Quando o garoto estava para chegar ao jardim, ele ouviu uma voz, uma voz estranha, mas não estranha de assustadora, a voz era estranha, pois era doce, serena, ele sentia um surto de nostalgia ao ouvir esta voz que dizia “Venha aqui”, “Você é meu amigo não é?” entre outras coisas.
Ele a principio não deu muita importância, pois pensava que estavam falando com outra pessoa, já que haviam muitos ali perto dele, até que a voz disse “Felipe, me ajude...” E isto o assustou, como este alguém poderia conhece-lo já que ele nunca conversava com ninguém? Como ninguém dera a mínima para a voz? Não era possível que só ele ouvira.
- Está falando comigo? Quem é que está aí? – Felipe disse preocupado sem entender muito o que acontecia.
“Por aqui! Me ajude vindo por aqui!”
O pequeno da pele pálida começou a seguir a voz que fora o levando para um lugar atrás do jardim, quando de repente o dia frio, mas com um sol amarelo e bonito, sumiu e substituiu por uma noite negra e ainda mais fria ainda. A voz que antes era algo fraco e ecoando no vazio, estava ficando mais forte e densa, como se ela estivesse vindo de algum lugar bem próximo e visível.
- Onde você está? E o que aconteceu com o dia? – Felipe perguntou assustado.
“Estou aqui! Bem aqui! Olhe.”
Felipe começou a rodear o local enquanto a voz ecoava, até que ele viu um objeto brilhante e se aproximou.
“Estou aqui, me peque! Por favor!”
O garoto sem entender nada pegou o objeto que na verdade era uma pedra, e quando o fez, uma luz ainda mais forte saiu dela e o encobriu completamente.

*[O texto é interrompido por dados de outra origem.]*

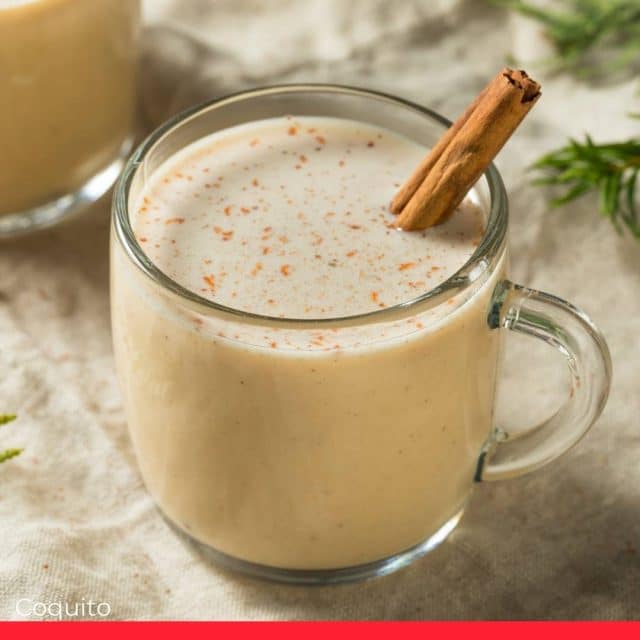
Identify the location of cloth tablecloth. (68, 409), (528, 596), (612, 296).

Felipe deu um berro mas logo em seguida ficou calmo, sentiu como se algo estivesse correndo por todo o seu corpo, sua touca se transformara em um chapéu de bruxo grande e preto com a uma listra azul e uma fivela, seu casaco havia se ficado maior chegando bem abaixo de sua cintura, os tênis haviam se transformados em sapatos de pano com o bico pontudo, a calça jeans havia se transformado em calças de pano, aparecera uma capa ligada ao seu cachecol, a pedra agora estava em seu pescoço como um colar que chegava até o meio de seu peito, e também em sua mão havia aparecido um cajado de madeira com um orbe azul nele.
- O que... está acontecendo? Como... eu mudei de roupa? – O pobre garoto não estava entendendo nada.
- Como assim? Um garoto? Isso não faz sentido algum! — Uma garota vestida de uma maneira muito semelhante à sua, mas de tem vermelho e com o orbe do cajado também vermelho – Ei, me explique isso direito!
- Explicar? Explicar o que? – Felipe estava extremamente assustado, seus olhos estavam se enchendo de lágrimas.
- Não fique o assustando deste jeito Luna, você vai deixa-lo com medo – Outra garota com vestes semelhantes mas verdes e a orbe do cajado verde se aproxima.
- Mas isto não existe Amanda, já ouviu falar de um garoto mágico? Isso vai contra tudo que aprendemos sobre a magia! – A de vermelho cruza os braços irritada.
- C-Com licença... O que está acontecendo aqui?